Other Errors logged are:
=========================
grep "OSError" /var/log/glusterfs/geo-replication-slaves/9c0db153-6b18-4b92-bcbd-8448fba042ce\:gluster%3A%2F%2F127.0.0.1%3Aslave.log
OSError: [Errno 107] Transport endpoint is not connected: '.gfid/00546903-6a61-4ede-a703-7a00a5f3b22f/X11/fontpath.d'
OSError: [Errno 107] Transport endpoint is not connected: '.gfid/72fc70a8-ecad-4f2e-80a6-605ab1d5681e/redhat-lsb'
raise OSError(errn, os.strerror(errn))
OSError: [Errno 117] Structure needs cleaning
OSError: [Errno 107] Transport endpoint is not connected: '.gfid/547f2de5-7971-4323-837e-6ecf308a36c9/cluster/cman-notify.d'
raise OSError(errn, os.strerror(errn))
OSError: [Errno 117] Structure needs cleaning
OSError: [Errno 117] Structure needs cleaning: '.gfid/53c7d4b5-a4cb-4b77-bac8-d9476b77dec1/rhsm/pluginconf.d'
Version-Release number of selected component (if applicable):
==============================================================
glusterfs-3.7.1-5.el6rhs.x86_64
How reproducible:
=================
Always
Steps to Reproduce:
===================
1. Create Master Cluster with 4 nodes
2. Create Slave Cluster with 2 nodes
3. Create and Start Master volume (4x2)
4. Create and Start Slave volume (2x2)
5. Create and Start Meta Volume (1x3)
6. Create password-less ssh between node1 of master to node1 of slave
7. Create geo-rep session between master and slave
8. Config the session to use_meta_volume true
9. Start the geo-rep session
10. Mount the master and slave volume on client (Fuse & NFS)
11. From the fuse mount of master volume create data. I used:
for i in {1..10}; do cp -rf /etc etc.$i ; done
for i in {1..100}; do dd if=/dev/zero of=$i bs=10M count=1 ; done
for i in {1..10}; do cp -rf /etc r$i ; done
12. From NFS mount of master volume create data. I used:
for i in {11..20}; do cp -rf /etc arm.$i ; done
for i in {1..200}; do dd if=/dev/zero of=nfs.$i bs=1M count=1 ; done
13. Wait for files to sync to slave. Mount the slave volume and check arequal/ ls -lRT | wc etc.

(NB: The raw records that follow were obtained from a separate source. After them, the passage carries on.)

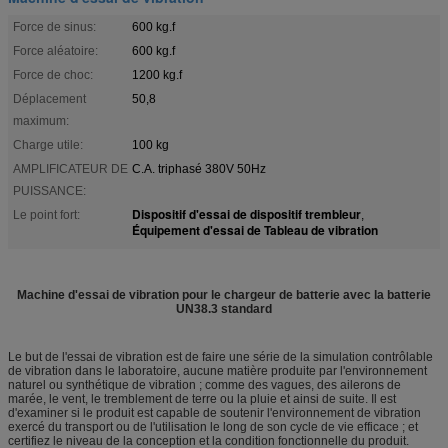
Force de sinus:
600 kg.f
Force aléatoire:
600 kg.f
Force de choc:
1200 kg.f
Déplacement
50,8
maximum:
Charge utile:
100 kg
AMPLIFICATEUR DE
C.A. triphasé 380V 50Hz
PUISSANCE:
Dispositif d'essai de dispositif trembleur
Le point fort:
,
Équipement d'essai de Tableau de vibration
Machine d'essai de vibration pour le chargeur de batterie avec la batterie
UN38.3 standard
Le but de l'essai de vibration est de faire une série de la simulation contrôlable
de vibration dans le laboratoire, aucune matière produite par l'environnement
naturel ou synthétique de vibration ; comme des vagues, des ailerons de
marée, le vent, le tremblement de terre ou la pluie et ainsi de suite. Il est
d'examiner si le produit est capable de soutenir l'environnement de vibration
exercé du transport ou de l'utilisation le long de son cycle de vie efficace ; et
certifiez le niveau de la conception et la condition fonctionnelle du produit.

14. Once the files are synced successfully. Do "rm -rf arm.*" from fuse mount and "rm -rf r*"
In a while you should start seeing lot of errors on Master log file and Slave log file.
Master File Location:
=====================
/var/log/glusterfs/geo-replication/master/
Slave File Location:
====================
/var/log/glusterfs/geo-replication-slaves/
One of the main issue of "Directory not empty" error on slave is the race between the changelogs which are written to the slave.
Eg: A volume has 2 subvols. There is a single directory dir1 with a single file file1 hashing to subvol2.
changelog for subvol1 has - rmdir(Dir1)
changelog for subvol2 has - rm file1 followed by rmdir(Dir1)
However if changelog for subvol1 is carried out before subvol2, it would result in deleting Dir1, without deleting file1. Hence we get "Directory not empty" error on slave.